[start TEXT TO READ]
To query a compressed file, use clickhouse local. It runs SQL directly on files from the command line, with no server to install. It's part of ClickHouse, so the same query scales to billions of rows when you outgrow your laptop.
Install it with clickhousectl:
curl https://clickhouse.com/cli | sh # install clickhousectl
clickhousectl local use latest # download ClickHouse and put it on your PATH
Then point it at the compressed file exactly as you would the uncompressed version:
clickhouse local -q "SELECT * FROM file('events.csv.gz') LIMIT 5"
┌──────────event_time─┬─user_id─┬─country─┬─device──┬─event_type─┬─revenue─┬─quantity─┐
1. │ 2026-06-18 11:41:38 │ 1 │ IN │ mobile │ view │ 497.89 │ 2 │
2. │ 2026-12-24 10:43:26 │ 2 │ CA │ tablet │ view │ 204.51 │ 3 │
3. │ 2026-07-22 13:00:39 │ 3 │ DE │ mobile │ purchase │ 64.19 │ 5 │
4. │ 2026-08-13 01:02:57 │ 4 │ FR │ desktop │ view │ 103.71 │ 2 │
5. │ 2026-01-20 00:59:20 │ 5 │ JP │ desktop │ purchase │ 345.78 │ 3 │
└─────────────────────┴─────────┴─────────┴─────────┴────────────┴─────────┴──────────┘
There is no gunzip step and no decompression flag. A .gz, .zst, .lz4, .br, or .xz suffix is detected from the file name and the file is decompressed in place as the data streams in, with no import step first.
Compression sits underneath the format. ClickHouse decompresses first, then reads the .csv (or .json, .parquet, ...) inside, so type inference works exactly as it does on a plain file. DESCRIBE proves it without a CREATE TABLE:
clickhouse local -q "DESCRIBE file('events.csv.gz') FORMAT PrettyCompact"
┌─name───────┬─type───────────────┬─default_type─┬─default_expression─┬─comment─┬─codec_expression─┬─ttl_expression─┐
1. │ event_time │ Nullable(DateTime) │ │ │ │ │ │
2. │ user_id │ Nullable(Int64) │ │ │ │ │ │
3. │ country │ Nullable(String) │ │ │ │ │ │
4. │ device │ Nullable(String) │ │ │ │ │ │
5. │ event_type │ Nullable(String) │ │ │ │ │ │
6. │ revenue │ Nullable(Float64) │ │ │ │ │ │
7. │ quantity │ Nullable(Int64) │ │ │ │ │ │
└────────────┴────────────────────┴──────────────┴────────────────────┴─────────┴──────────────────┴────────────────┘
The header gave the names, the data gave the types, and the gzip layer was invisible. (The extra empty columns are CREATE TABLE metadata that a CSV does not carry.)
[end TEXT TO READ]
[start DATASET CONTENT]
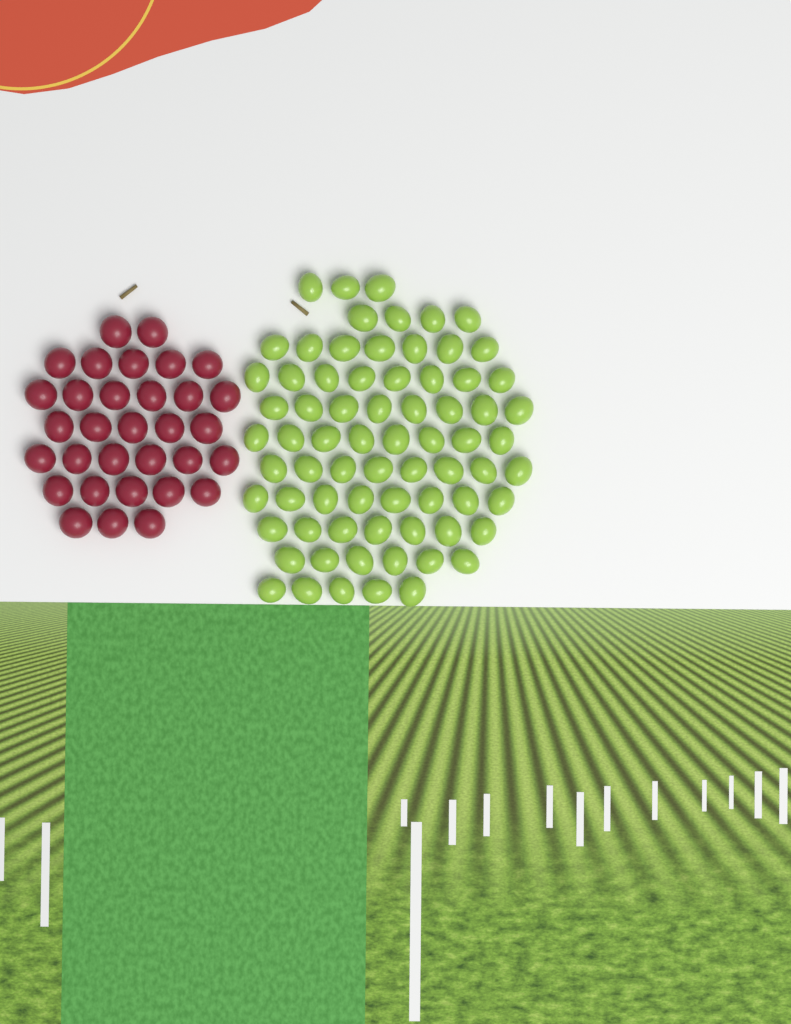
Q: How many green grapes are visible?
[end DATASET CONTENT]
• PROBLEM SET:
1. Retype the stretch of the text on querying compressed files from "To query a compressed" through "outgrow your laptop.".
2. According to the text on querying compressed files, which file suffixes does ClickHouse detect from the file name to trigger decompression?

• OUTPUTS:
1.
To query a compressed file, use clickhouse local. It runs SQL directly on files from the command line, with no server to install. It's part of ClickHouse, so the same query scales to billions of rows when you outgrow your laptop.

2. The .gz, .zst, .lz4, .br, and .xz suffixes.